奈良には龍田神社が2つあります。一つは三郷町にある龍田大社で、風の神様で有名です。近くの斑鳩にも龍田社という神社があります。
龍田社は聖徳太子が寺地を探し求めていた時に、白髪の老人に化身した龍田大明神があらわれ、「斑鳩の里こそが仏法興隆の地である。私はその守護神となろう」と言われたそうです。そこで法隆寺を建立し、鎮守社として龍田大明神を祀る龍田社を創建したのが由来だそうです。

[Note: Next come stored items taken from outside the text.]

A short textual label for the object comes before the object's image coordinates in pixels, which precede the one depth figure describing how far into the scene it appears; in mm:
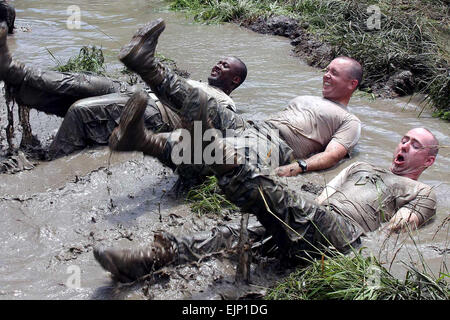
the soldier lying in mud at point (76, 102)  5027
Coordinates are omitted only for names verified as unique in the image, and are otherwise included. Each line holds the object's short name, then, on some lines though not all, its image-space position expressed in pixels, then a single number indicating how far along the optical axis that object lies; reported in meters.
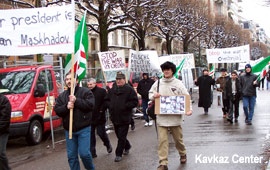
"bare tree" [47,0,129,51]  17.22
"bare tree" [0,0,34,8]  19.66
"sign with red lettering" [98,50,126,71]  12.41
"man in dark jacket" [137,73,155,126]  11.87
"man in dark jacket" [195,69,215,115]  14.62
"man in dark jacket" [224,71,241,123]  11.77
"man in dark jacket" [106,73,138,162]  7.32
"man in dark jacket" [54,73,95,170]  5.61
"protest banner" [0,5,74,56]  7.68
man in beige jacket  6.38
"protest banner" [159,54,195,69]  19.05
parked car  9.19
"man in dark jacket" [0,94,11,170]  5.56
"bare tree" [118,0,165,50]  17.73
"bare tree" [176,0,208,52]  30.26
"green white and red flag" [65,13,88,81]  6.83
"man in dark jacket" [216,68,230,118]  12.53
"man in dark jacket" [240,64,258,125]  11.30
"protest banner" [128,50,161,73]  13.44
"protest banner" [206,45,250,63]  20.77
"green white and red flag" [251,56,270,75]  12.87
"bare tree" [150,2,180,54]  23.75
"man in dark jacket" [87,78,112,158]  7.70
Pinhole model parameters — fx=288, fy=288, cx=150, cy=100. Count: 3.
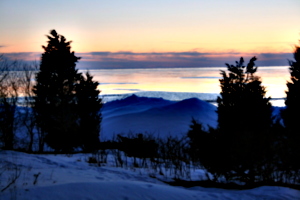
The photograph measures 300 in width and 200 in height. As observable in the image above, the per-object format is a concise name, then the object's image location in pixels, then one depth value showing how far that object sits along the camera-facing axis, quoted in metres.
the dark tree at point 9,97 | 28.21
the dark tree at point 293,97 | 28.61
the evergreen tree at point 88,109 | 32.47
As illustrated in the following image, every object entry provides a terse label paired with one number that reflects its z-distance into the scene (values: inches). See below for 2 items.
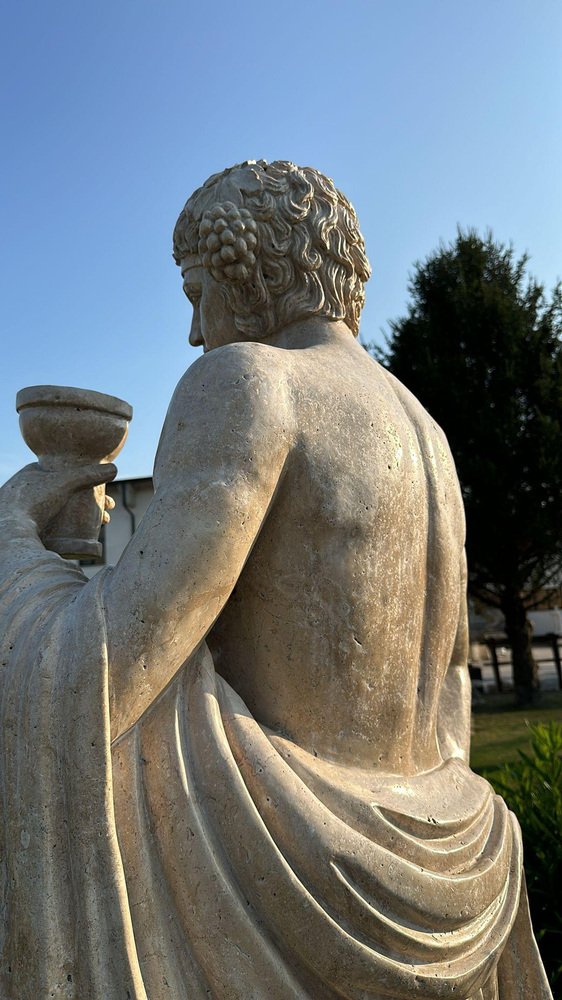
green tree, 642.8
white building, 631.8
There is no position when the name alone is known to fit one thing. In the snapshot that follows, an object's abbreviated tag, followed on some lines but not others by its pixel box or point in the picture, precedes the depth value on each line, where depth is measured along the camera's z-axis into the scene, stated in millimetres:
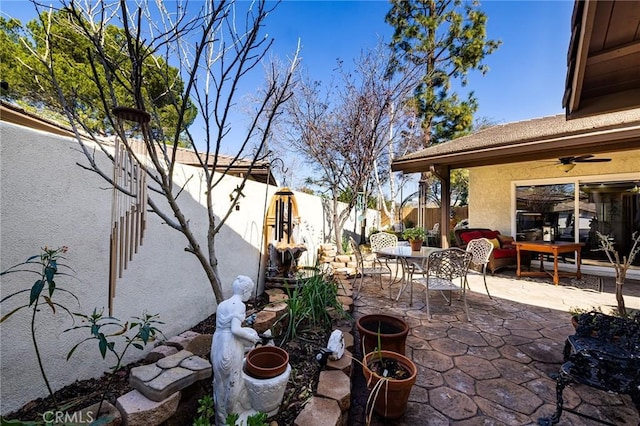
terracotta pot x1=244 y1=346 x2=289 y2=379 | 1702
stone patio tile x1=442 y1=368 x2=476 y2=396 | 2106
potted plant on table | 5721
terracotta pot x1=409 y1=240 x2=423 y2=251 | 4484
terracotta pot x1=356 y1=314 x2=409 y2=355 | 2238
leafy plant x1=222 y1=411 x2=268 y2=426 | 1310
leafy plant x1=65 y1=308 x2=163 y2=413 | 1351
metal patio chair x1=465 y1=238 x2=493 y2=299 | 4215
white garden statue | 1509
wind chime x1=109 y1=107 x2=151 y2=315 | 1782
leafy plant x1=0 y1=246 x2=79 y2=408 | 1236
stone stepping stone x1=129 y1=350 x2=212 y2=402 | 1505
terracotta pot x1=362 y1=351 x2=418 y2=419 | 1720
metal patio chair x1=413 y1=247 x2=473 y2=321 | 3396
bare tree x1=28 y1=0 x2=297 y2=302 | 1684
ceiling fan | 5040
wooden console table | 4973
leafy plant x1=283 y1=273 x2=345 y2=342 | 2650
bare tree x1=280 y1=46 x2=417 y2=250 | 7621
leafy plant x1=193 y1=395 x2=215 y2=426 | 1519
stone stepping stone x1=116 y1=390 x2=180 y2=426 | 1391
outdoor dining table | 3885
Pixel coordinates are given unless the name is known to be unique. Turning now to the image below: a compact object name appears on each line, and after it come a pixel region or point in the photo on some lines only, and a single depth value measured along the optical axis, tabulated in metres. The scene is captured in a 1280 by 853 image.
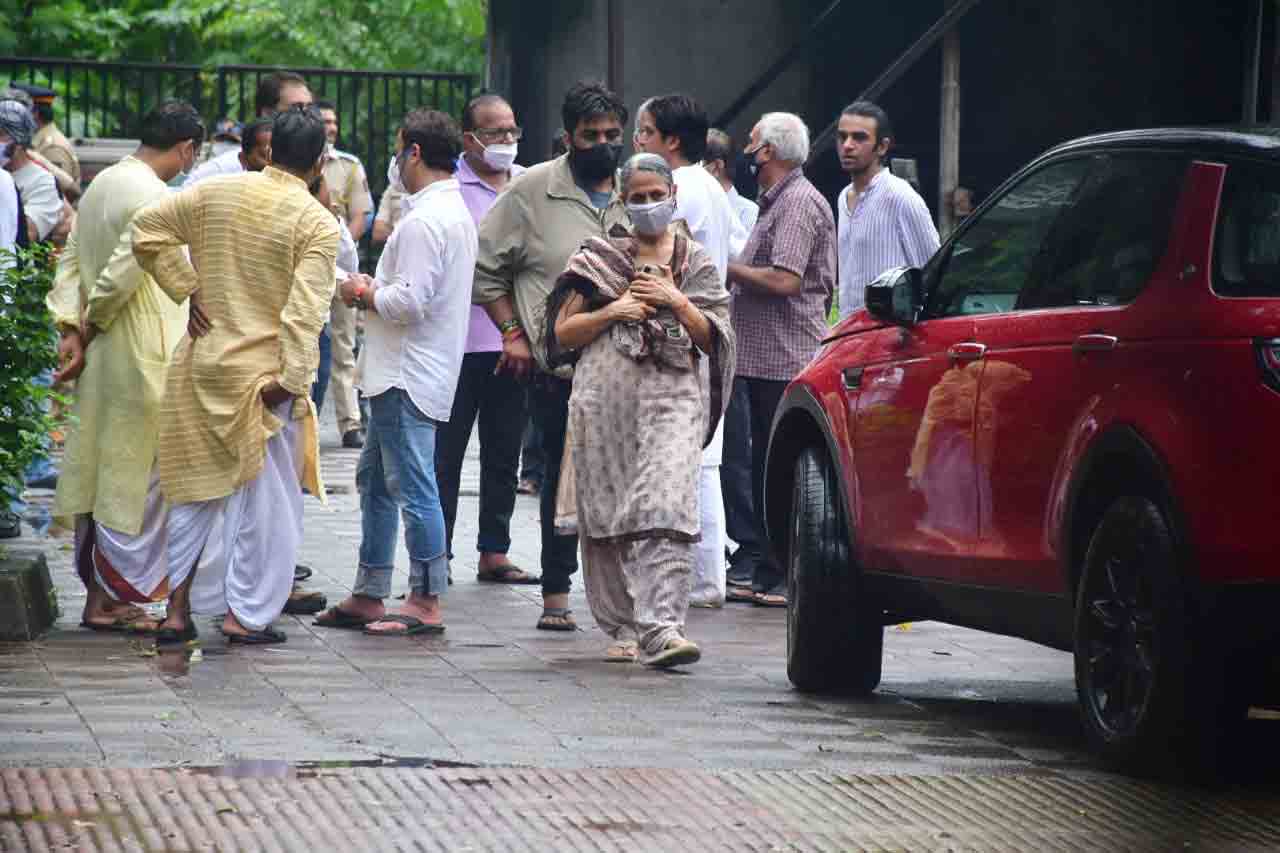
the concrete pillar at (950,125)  37.74
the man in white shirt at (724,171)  24.47
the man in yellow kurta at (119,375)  17.80
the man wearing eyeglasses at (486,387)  20.50
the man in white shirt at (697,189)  19.33
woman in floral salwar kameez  16.58
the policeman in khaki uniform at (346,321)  32.52
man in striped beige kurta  16.88
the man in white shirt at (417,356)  17.77
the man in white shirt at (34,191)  27.49
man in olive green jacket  18.44
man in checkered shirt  20.39
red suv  12.18
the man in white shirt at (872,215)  20.89
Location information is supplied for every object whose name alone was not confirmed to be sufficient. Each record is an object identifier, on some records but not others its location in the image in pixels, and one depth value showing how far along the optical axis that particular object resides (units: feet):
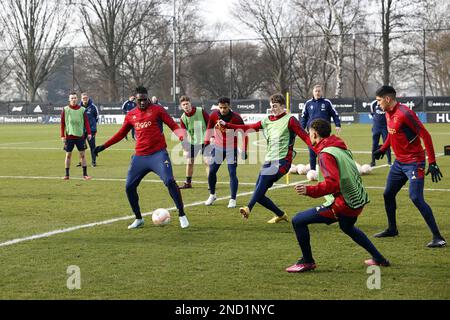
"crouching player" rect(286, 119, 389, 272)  23.04
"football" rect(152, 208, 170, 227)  34.24
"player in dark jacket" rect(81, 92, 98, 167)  70.94
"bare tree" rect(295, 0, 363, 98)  178.29
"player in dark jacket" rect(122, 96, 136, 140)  91.88
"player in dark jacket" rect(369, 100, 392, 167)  62.64
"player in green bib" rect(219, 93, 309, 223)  33.55
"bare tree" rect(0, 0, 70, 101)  222.48
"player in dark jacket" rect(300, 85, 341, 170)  56.24
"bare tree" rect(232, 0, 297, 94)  208.85
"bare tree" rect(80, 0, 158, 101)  216.54
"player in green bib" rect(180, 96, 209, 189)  50.42
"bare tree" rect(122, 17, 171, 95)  218.59
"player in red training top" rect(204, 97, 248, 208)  40.68
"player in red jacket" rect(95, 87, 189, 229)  34.04
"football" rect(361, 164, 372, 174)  56.30
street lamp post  181.78
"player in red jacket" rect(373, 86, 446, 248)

龍田社の元々の祭神は龍田比古神・龍田比女神でしたが、龍田大社から天御柱命・国御柱命が勧請され、こちらが主祭神となっています。『大和志』では、龍田大社の本宮に対して龍田新宮となっているので龍田大社の後にできたのでしょう。
■金剛流の発祥地
能の発祥は奈良で観世(結崎座)、金剛(坂戸座)、宝生(外山座)、金春(円満井座)は大和四座と呼ばれています。龍田地域には、金剛流の源流とされる「坂戸座猿楽」が古くからあり秋の祭礼には、村人たちにより猿楽や田楽が演じられてきました。そこで境内には「金剛流発祥の地」の碑が建立されています。
能は代々の政権に保護され、江戸時代には江戸城内に町人5千人が招待され、将軍とともに能を楽しむイベントがありました。この日ばかりは無礼講で、将軍が登場すると「親玉!」や「成田屋!」という声が町人からかかったそうです。